In March 2008, I did not want anyone to call me. On the other side of the line was an over-educated voice, international; the smoky, faintly fruity tint, the full-toned voice of a man at the apogee of youth, confident, mellifluous.

Back in the day, when BBC still held command, you heard that kind of voice frequently, an accent, I thought, adopted by well-travelled Africans trying their best not to sound British, or American. I did not appreciate phone calls back then and would switch the phone off for hours.

I had turned my back on things professional. I did not want the city. I did not want the media. But I lived hand to mouth and was frequently forced to turn the phone on – an unwelcome ally in the madcap existence I led back then.

Five years in the hermitage, I had told myself after walking out of the only job I ever had; five years and I shall get the rhythm of things flowing.

I had clocked in at two full years without a salary and become master of certain things. Three more years to go. I feared that one phone call that would force me out of my sequestration.

“My name is Binyavanga Wainaina,” the voice said. “I am a fan of yours.”

Irritation turned to curiosity

I had not written anything to speak of out there. A journalist, I had written some long narrative pieces on refugees and health, which only technocrats paid attention to, and rarely as fans.

But I knew what he was referring to, which swivelled me from distrust to playing along. There seemed very few takers for the literary reviews I did at the time. I had been told that Binyavanga Wainaina was connected to the Chinua Achebe Centre in America.

Was that testiness I heard in his tone?

“No, it's me that is a fan of your work,” I bantered back, in what I thought was measure for measure.

“I am in Kampala and wondering if we can have a coffee tomorrow,” he said.

That sounded serious.

### Provided material
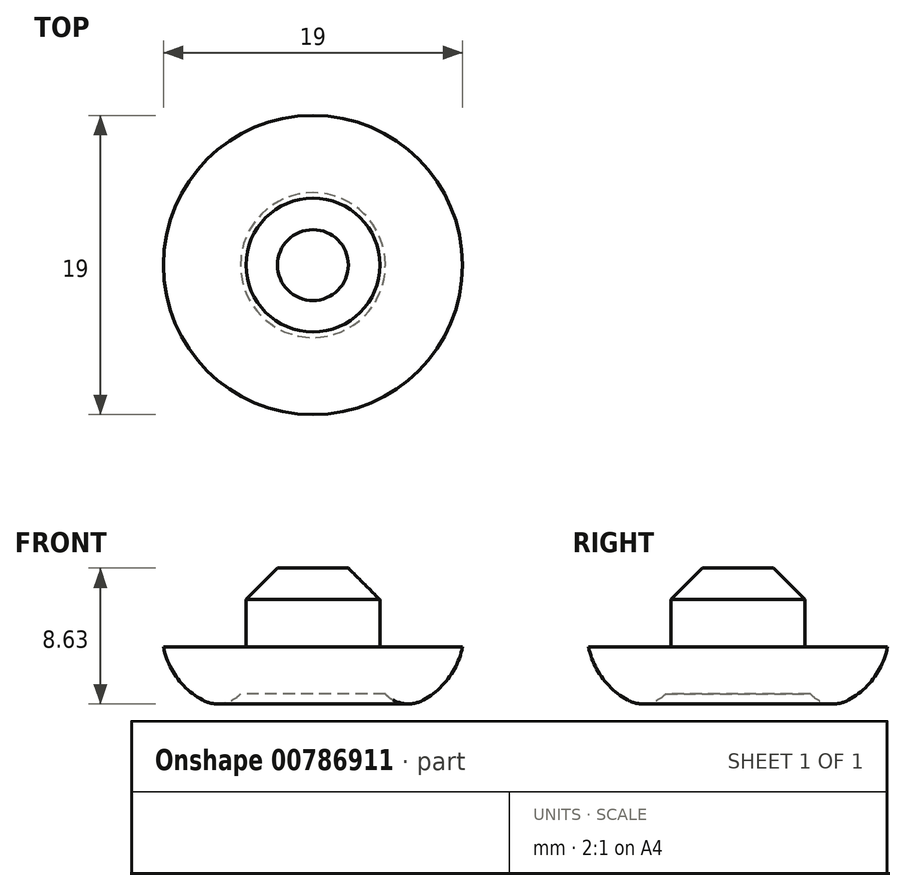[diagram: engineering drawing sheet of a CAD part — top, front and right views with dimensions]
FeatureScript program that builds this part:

### Directions for this task
According to the page text, which city did the caller say he was in when he suggested meeting for coffee? The listing isn't needed for this exercise.

### Result for this task
Kampala.